→ WHAT TO DO:
Pictures in the records below are skipped; the rest is copied exactly.
Top of RECORDS SHOWN
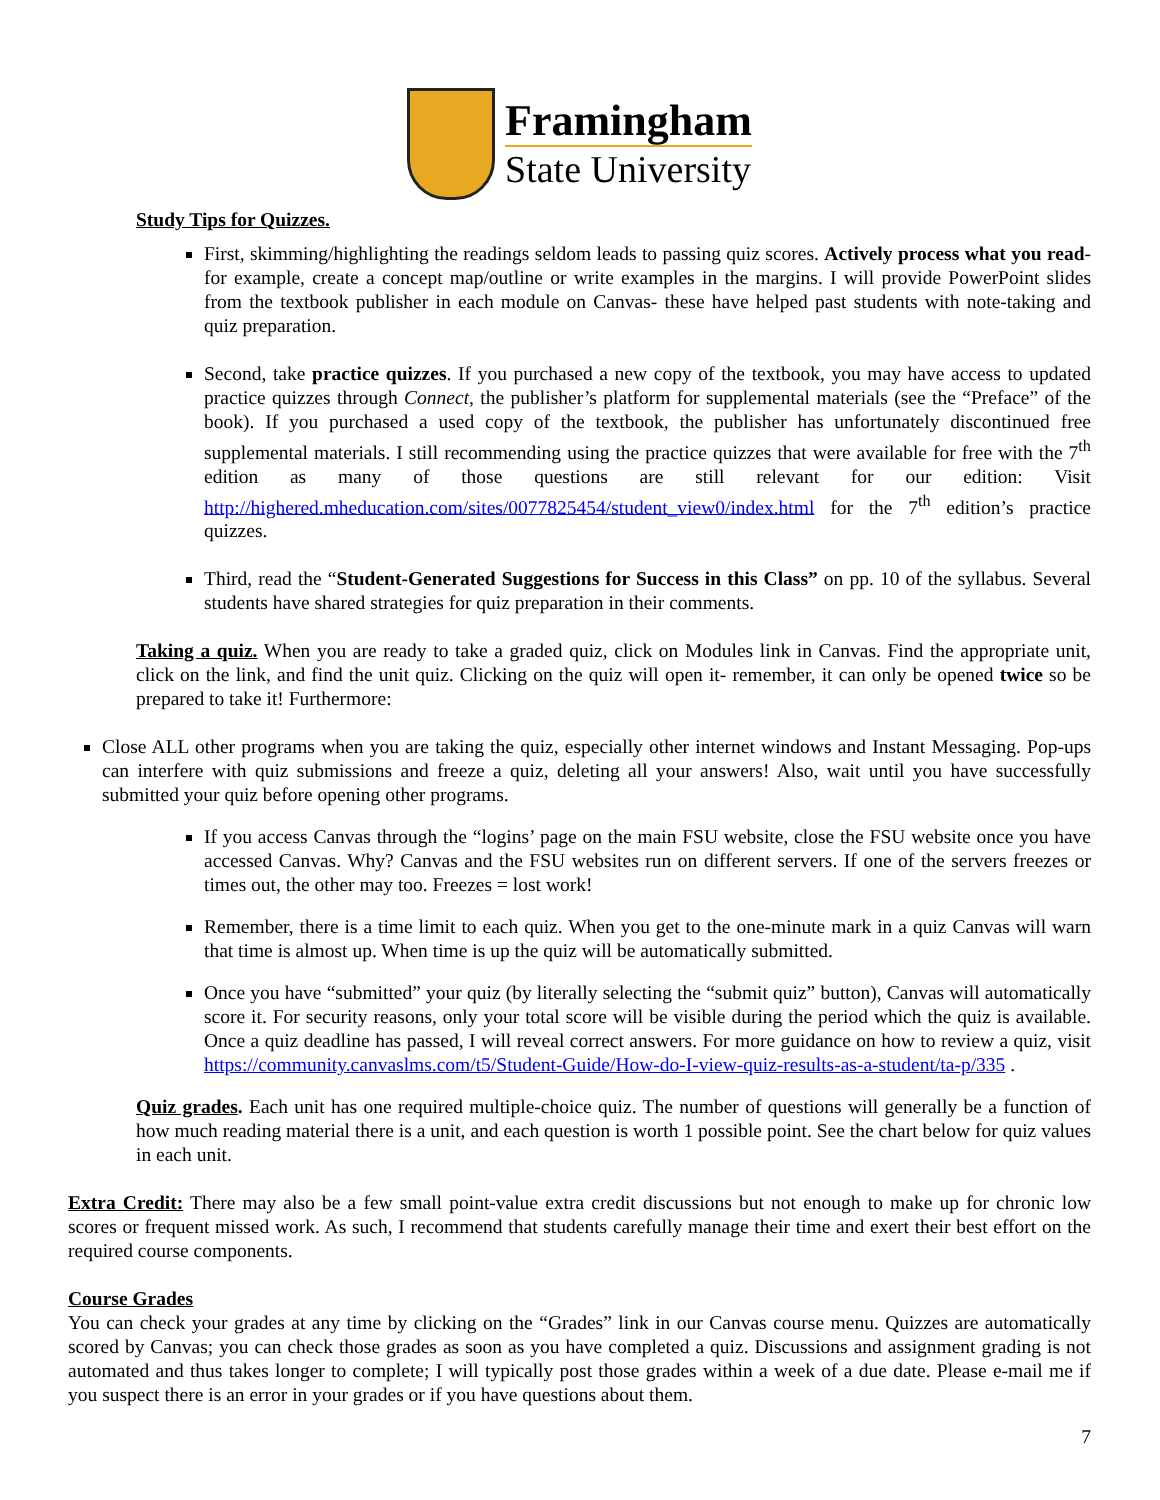Framingham
State University
Study Tips for Quizzes.
First, skimming/highlighting the readings seldom leads to passing quiz scores. Actively process what you read- for example, create a concept map/outline or write examples in the margins. I will provide PowerPoint slides from the textbook publisher in each module on Canvas- these have helped past students with note-taking and quiz preparation.
Second, take practice quizzes. If you purchased a new copy of the textbook, you may have access to updated practice quizzes through Connect, the publisher’s platform for supplemental materials (see the “Preface” of the book). If you purchased a used copy of the textbook, the publisher has unfortunately discontinued free supplemental materials. I still recommending using the practice quizzes that were available for free with the 7<sup>th</sup> edition as many of those questions are still relevant for our edition: Visit http://highered.mheducation.com/sites/0077825454/student_view0/index.html for the 7<sup>th</sup> edition’s practice quizzes.
Third, read the “Student-Generated Suggestions for Success in this Class” on pp. 10 of the syllabus. Several students have shared strategies for quiz preparation in their comments.
Taking a quiz. When you are ready to take a graded quiz, click on Modules link in Canvas. Find the appropriate unit, click on the link, and find the unit quiz. Clicking on the quiz will open it- remember, it can only be opened twice so be prepared to take it! Furthermore:
Close ALL other programs when you are taking the quiz, especially other internet windows and Instant Messaging. Pop-ups can interfere with quiz submissions and freeze a quiz, deleting all your answers! Also, wait until you have successfully submitted your quiz before opening other programs.
If you access Canvas through the “logins’ page on the main FSU website, close the FSU website once you have accessed Canvas. Why? Canvas and the FSU websites run on different servers. If one of the servers freezes or times out, the other may too. Freezes = lost work!
Remember, there is a time limit to each quiz. When you get to the one-minute mark in a quiz Canvas will warn that time is almost up. When time is up the quiz will be automatically submitted.
Once you have “submitted” your quiz (by literally selecting the “submit quiz” button), Canvas will automatically score it. For security reasons, only your total score will be visible during the period which the quiz is available. Once a quiz deadline has passed, I will reveal correct answers. For more guidance on how to review a quiz, visit https://community.canvaslms.com/t5/Student-Guide/How-do-I-view-quiz-results-as-a-student/ta-p/335 .
Quiz grades. Each unit has one required multiple-choice quiz. The number of questions will generally be a function of how much reading material there is a unit, and each question is worth 1 possible point. See the chart below for quiz values in each unit.
Extra Credit: There may also be a few small point-value extra credit discussions but not enough to make up for chronic low scores or frequent missed work. As such, I recommend that students carefully manage their time and exert their best effort on the required course components.
Course Grades
You can check your grades at any time by clicking on the “Grades” link in our Canvas course menu. Quizzes are automatically scored by Canvas; you can check those grades as soon as you have completed a quiz. Discussions and assignment grading is not automated and thus takes longer to complete; I will typically post those grades within a week of a due date. Please e-mail me if you suspect there is an error in your grades or if you have questions about them.
7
Bottom of RECORDS SHOWN
→ WORKED SOLUTION:
Framingham
State University
Study Tips for Quizzes.
First, skimming/highlighting the readings seldom leads to passing quiz scores. Actively process what you read- for example, create a concept map/outline or write examples in the margins. I will provide PowerPoint slides from the textbook publisher in each module on Canvas- these have helped past students with note-taking and quiz preparation.
Second, take practice quizzes. If you purchased a new copy of the textbook, you may have access to updated practice quizzes through Connect, the publisher’s platform for supplemental materials (see the “Preface” of the book). If you purchased a used copy of the textbook, the publisher has unfortunately discontinued free supplemental materials. I still recommending using the practice quizzes that were available for free with the 7<sup>th</sup> edition as many of those questions are still relevant for our edition: Visit http://highered.mheducation.com/sites/0077825454/student_view0/index.html for the 7<sup>th</sup> edition’s practice quizzes.
Third, read the “Student-Generated Suggestions for Success in this Class” on pp. 10 of the syllabus. Several students have shared strategies for quiz preparation in their comments.
Taking a quiz. When you are ready to take a graded quiz, click on Modules link in Canvas. Find the appropriate unit, click on the link, and find the unit quiz. Clicking on the quiz will open it- remember, it can only be opened twice so be prepared to take it! Furthermore:
Close ALL other programs when you are taking the quiz, especially other internet windows and Instant Messaging. Pop-ups can interfere with quiz submissions and freeze a quiz, deleting all your answers! Also, wait until you have successfully submitted your quiz before opening other programs.
If you access Canvas through the “logins’ page on the main FSU website, close the FSU website once you have accessed Canvas. Why? Canvas and the FSU websites run on different servers. If one of the servers freezes or times out, the other may too. Freezes = lost work!
Remember, there is a time limit to each quiz. When you get to the one-minute mark in a quiz Canvas will warn that time is almost up. When time is up the quiz will be automatically submitted.
Once you have “submitted” your quiz (by literally selecting the “submit quiz” button), Canvas will automatically score it. For security reasons, only your total score will be visible during the period which the quiz is available. Once a quiz deadline has passed, I will reveal correct answers. For more guidance on how to review a quiz, visit https://community.canvaslms.com/t5/Student-Guide/How-do-I-view-quiz-results-as-a-student/ta-p/335 .
Quiz grades. Each unit has one required multiple-choice quiz. The number of questions will generally be a function of how much reading material there is a unit, and each question is worth 1 possible point. See the chart below for quiz values in each unit.
Extra Credit: There may also be a few small point-value extra credit discussions but not enough to make up for chronic low scores or frequent missed work. As such, I recommend that students carefully manage their time and exert their best effort on the required course components.
Course Grades
You can check your grades at any time by clicking on the “Grades” link in our Canvas course menu. Quizzes are automatically scored by Canvas; you can check those grades as soon as you have completed a quiz. Discussions and assignment grading is not automated and thus takes longer to complete; I will typically post those grades within a week of a due date. Please e-mail me if you suspect there is an error in your grades or if you have questions about them.
7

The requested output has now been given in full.